5) Why is SSD faster than Yolo?
One gets comparatively more localization errors and has hardship while carrying out the detection process regarding YOLO. But SSD is relatively cost-effective, and it has a better performance even if one uses limited resources.
6) Is SSD better than CNN?
R-CNN is more accurate in normal circumstances, but R-FCN and SSD are relatively swifter. Faster R-CNN and 300 ideas from Inception Resnet have the most accuracy at 1 FPS for all evaluated instances. On the other hand, among the models designed for real-time processing, SSD on MobileNet is considered to have the highest mAP.
7) Is Yolo the best algorithm?
In contrast to previous object identification methods that have been responsible for repurposing classifiers to conduct detection, YOLO proposes using an end-to-end neural network that is responsible for the prediction of bounding boxes and class likelihoods right at once.
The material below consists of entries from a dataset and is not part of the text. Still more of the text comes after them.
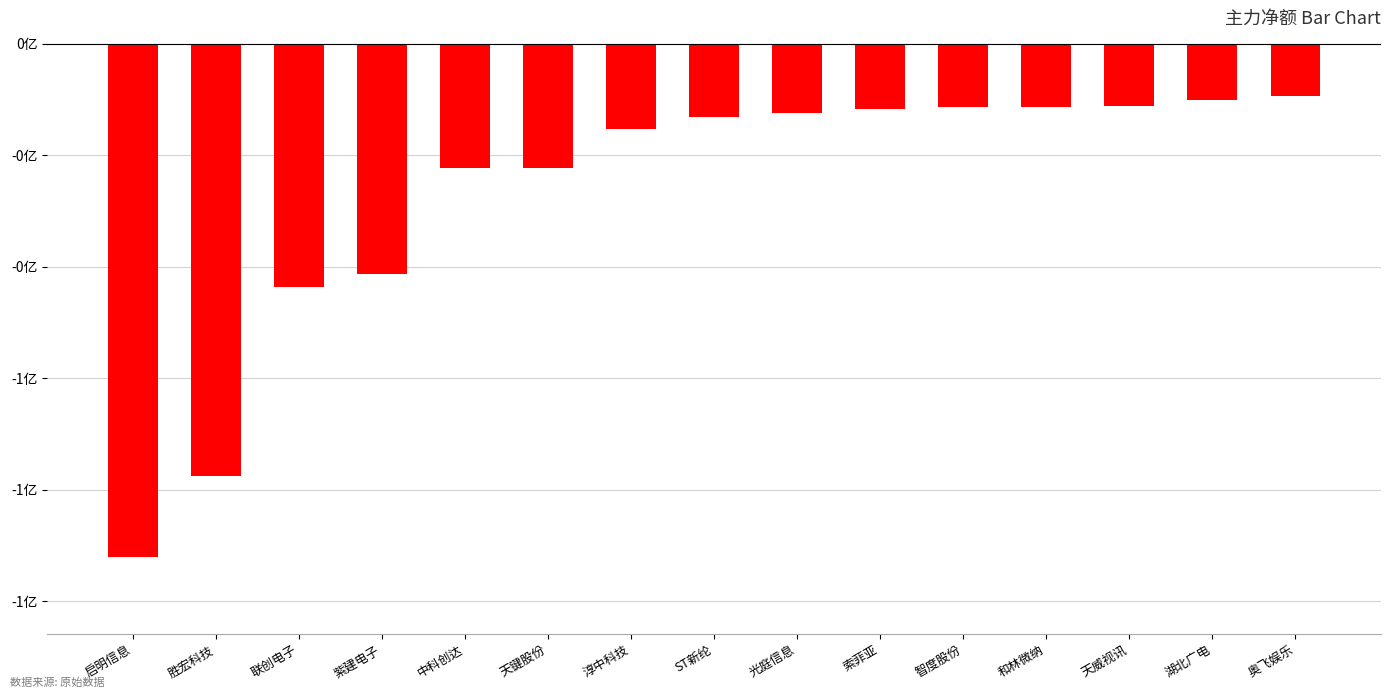

What is the minimum value shown in the chart?

-92071352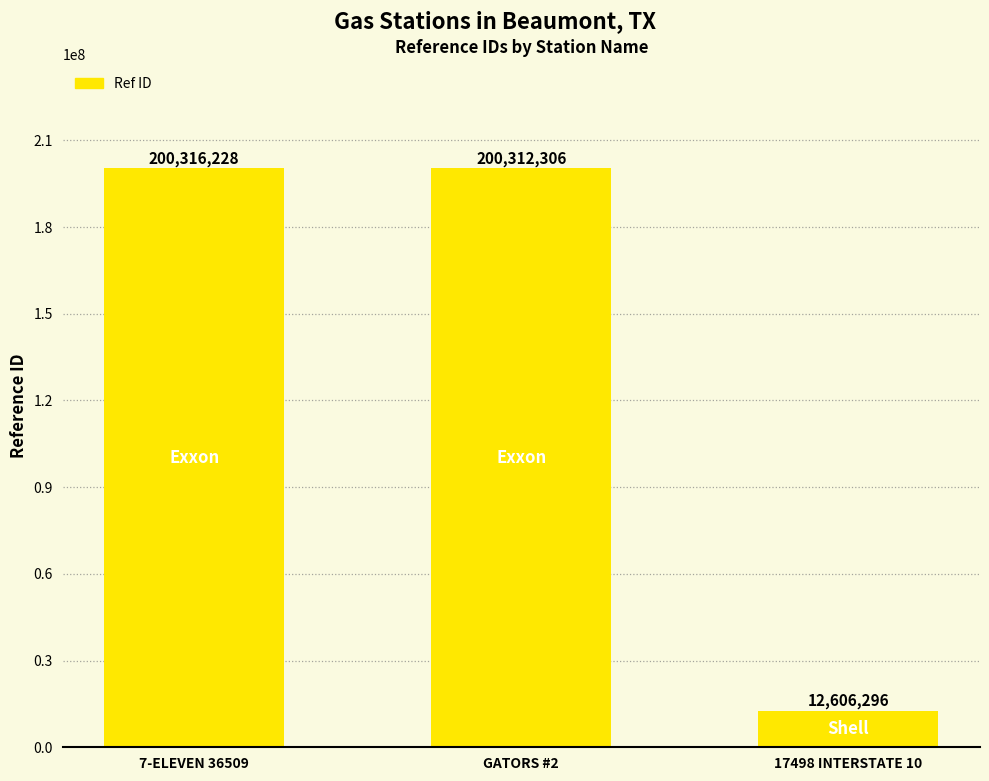

What is the label of the 1st bar from the left?

7-ELEVEN 36509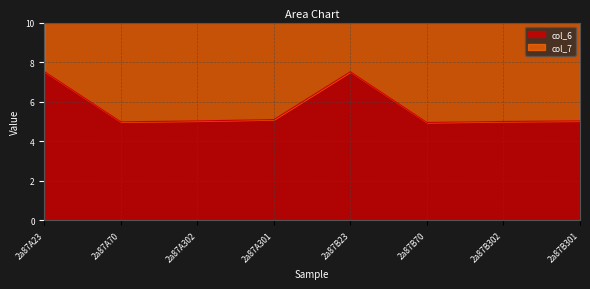

What is the label of the 6th point from the left?

2a87B70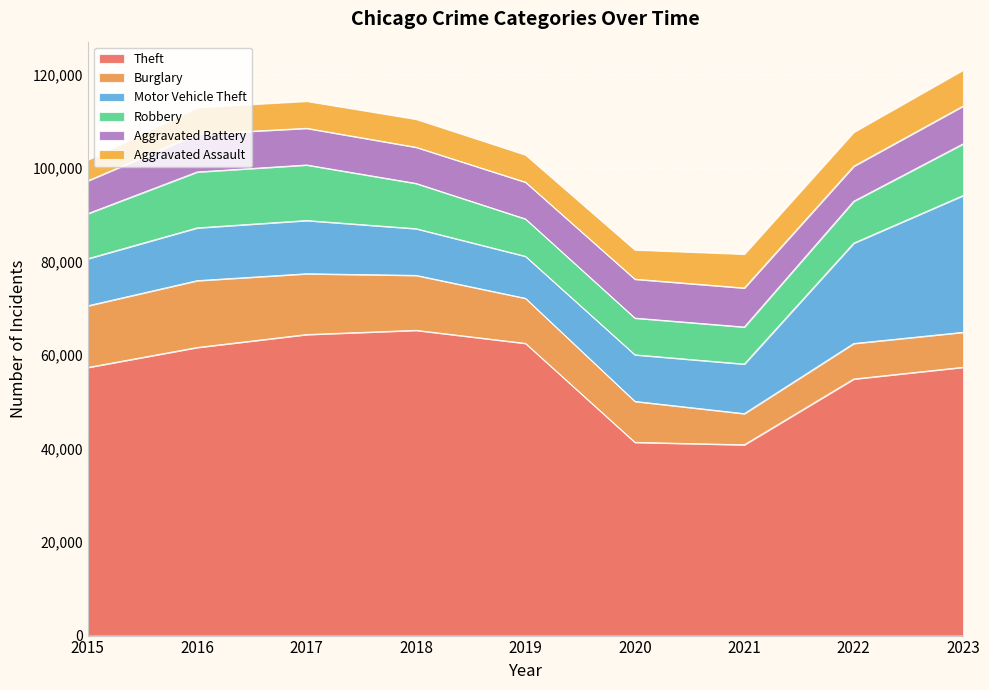

What is the total value across all series at 2023?

120956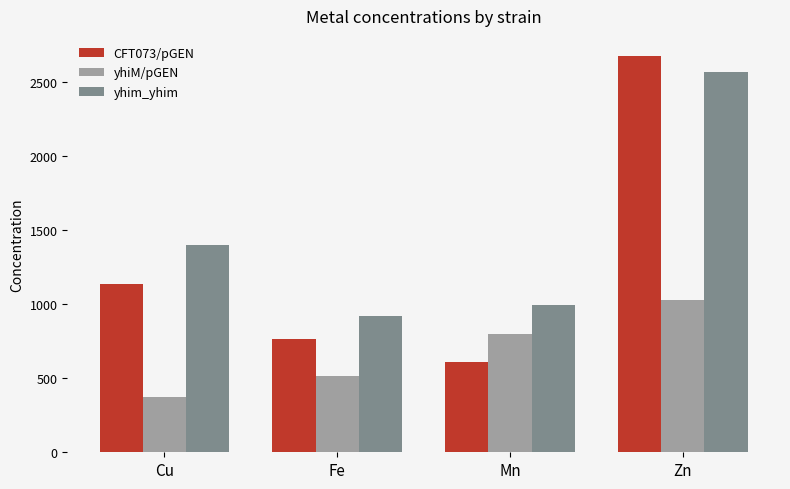

Count the number of data series in this chart.

3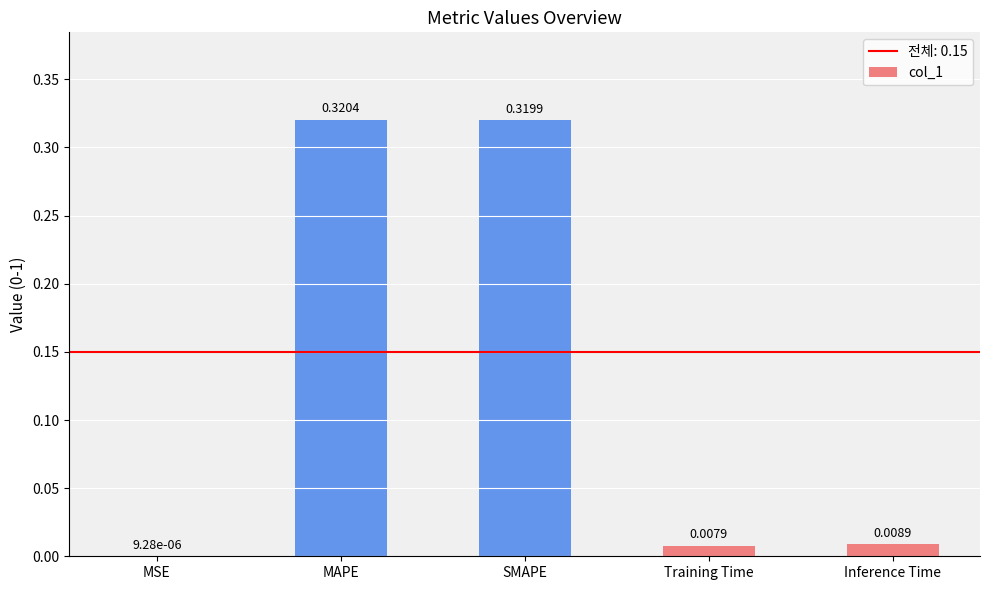

Between Training Time and Inference Time, which is larger?

Inference Time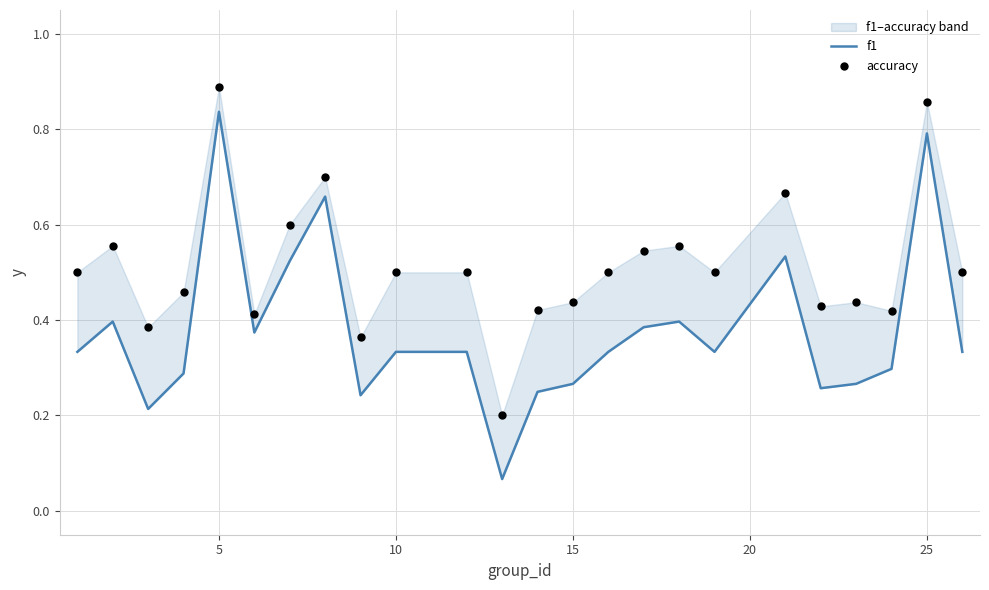

Is the value of accuracy at 21 greater than the value of f1 at 0?

Yes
This is why YOLO is measured to be one of the best algorithms out there.
8) Is SSD better than a faster RCNN?
SSD with MobileNet is considered the best regarding accuracy-to-speed ratio among the quickest detectors. SSD is short; however, it performs relatively poorly for little things compared to its counterparts. With lighter and shorter extractors, SSD can easily exceed Faster R-CNN and R-FCN in accuracy for big objects.
9) What is the best object detection?
The Single Shot Detector (SSD) approach is responsible for detecting objects in pictures through a single deep neural network. The SSD method divides the output space of bounding boxes into a series of default boxes with many different aspect ratios. The approach scales per feature map position after the process of categorization. To naturally manage objects of varying sizes, the Single Shot Detector network amalgamates predictions from numerous feature maps with varied resolutions.
10) Why is Yolo the best?
You Only Look Once, which goes by its acronym YOLO is a well-known object detection tools that are put to use by academics all around the world. If we go by the Facebook AI Research experts, the unified YOLO Architecture is high-speed compared to its counterparts. When there is a generalization from natural photos to other domains, such as artwork, this algorithm outperforms existing detection approaches, including DPM and R-CNN.